Saved data entries
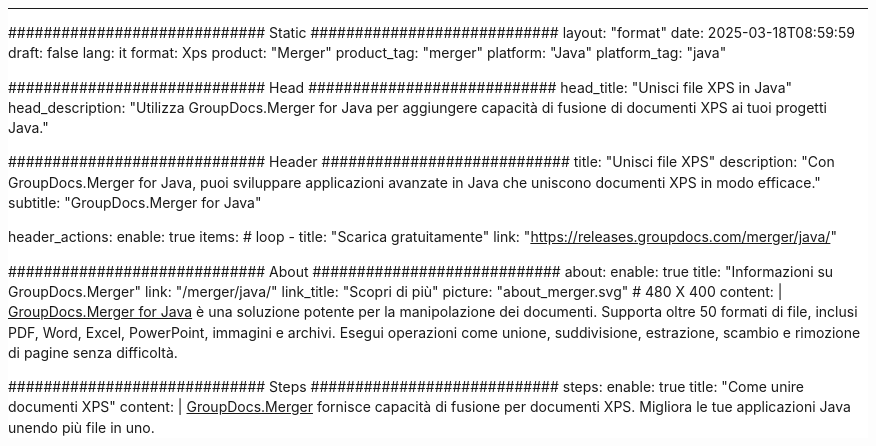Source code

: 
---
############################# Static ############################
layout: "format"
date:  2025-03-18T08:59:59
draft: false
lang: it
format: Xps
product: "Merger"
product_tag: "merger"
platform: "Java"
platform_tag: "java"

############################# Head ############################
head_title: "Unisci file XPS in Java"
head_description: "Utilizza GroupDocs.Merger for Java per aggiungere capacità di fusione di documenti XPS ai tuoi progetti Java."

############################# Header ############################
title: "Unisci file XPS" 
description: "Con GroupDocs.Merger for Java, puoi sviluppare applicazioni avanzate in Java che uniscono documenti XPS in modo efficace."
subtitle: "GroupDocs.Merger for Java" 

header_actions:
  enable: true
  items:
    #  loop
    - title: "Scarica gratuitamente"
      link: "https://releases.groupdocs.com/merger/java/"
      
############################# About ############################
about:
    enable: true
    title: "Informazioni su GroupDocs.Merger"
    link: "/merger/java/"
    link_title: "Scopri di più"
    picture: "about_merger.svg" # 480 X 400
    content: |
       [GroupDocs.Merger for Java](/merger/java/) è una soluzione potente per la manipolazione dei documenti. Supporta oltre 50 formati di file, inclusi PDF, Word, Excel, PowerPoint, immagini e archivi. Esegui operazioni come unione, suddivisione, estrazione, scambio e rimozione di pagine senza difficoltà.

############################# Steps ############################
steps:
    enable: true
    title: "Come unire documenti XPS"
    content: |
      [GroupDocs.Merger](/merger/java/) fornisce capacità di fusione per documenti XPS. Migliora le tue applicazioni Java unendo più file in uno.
==
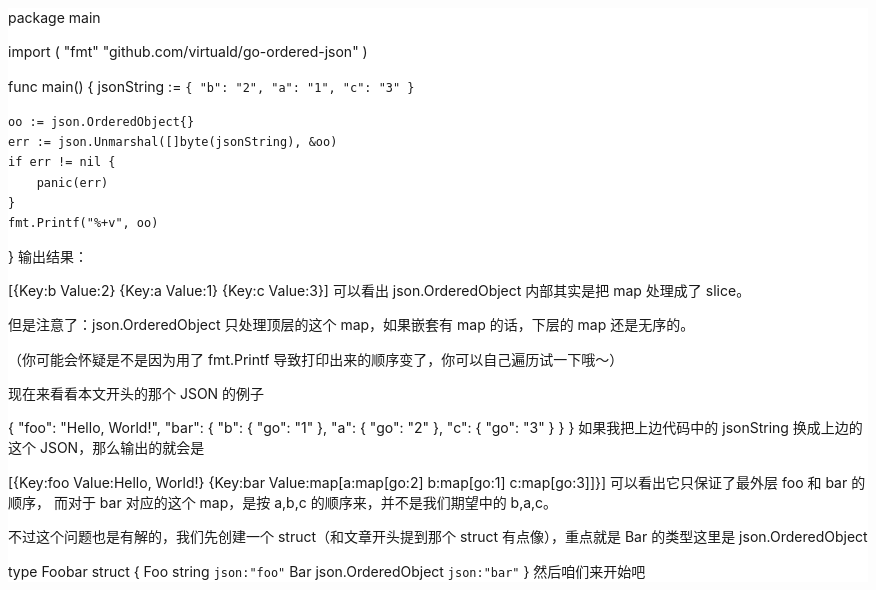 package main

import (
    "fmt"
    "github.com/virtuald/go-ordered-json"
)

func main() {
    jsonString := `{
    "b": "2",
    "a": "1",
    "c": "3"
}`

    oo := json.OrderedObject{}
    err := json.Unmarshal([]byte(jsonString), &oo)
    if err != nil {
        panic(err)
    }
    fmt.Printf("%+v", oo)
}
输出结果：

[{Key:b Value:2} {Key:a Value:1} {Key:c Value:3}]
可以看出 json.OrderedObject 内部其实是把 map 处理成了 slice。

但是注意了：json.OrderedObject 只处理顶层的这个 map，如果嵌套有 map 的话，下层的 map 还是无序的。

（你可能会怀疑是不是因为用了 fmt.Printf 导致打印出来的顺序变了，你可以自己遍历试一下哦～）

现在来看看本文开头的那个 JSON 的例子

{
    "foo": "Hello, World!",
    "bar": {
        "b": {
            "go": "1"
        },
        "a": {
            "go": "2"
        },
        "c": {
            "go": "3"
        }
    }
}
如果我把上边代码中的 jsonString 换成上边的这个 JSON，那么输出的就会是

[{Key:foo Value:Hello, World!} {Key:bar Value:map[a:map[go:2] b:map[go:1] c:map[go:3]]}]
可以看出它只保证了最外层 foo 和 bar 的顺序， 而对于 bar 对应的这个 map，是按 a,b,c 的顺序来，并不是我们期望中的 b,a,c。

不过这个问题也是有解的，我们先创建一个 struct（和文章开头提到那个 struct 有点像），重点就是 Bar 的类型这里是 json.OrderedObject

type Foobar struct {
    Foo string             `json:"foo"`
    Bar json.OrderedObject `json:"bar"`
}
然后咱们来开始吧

## Task objective
Find each line in the data above with the word "World", then copy it.

## Result below
    "foo": "Hello, World!",
[{Key:foo Value:Hello, World!} {Key:bar Value:map[a:map[go:2] b:map[go:1] c:map[go:3]]}]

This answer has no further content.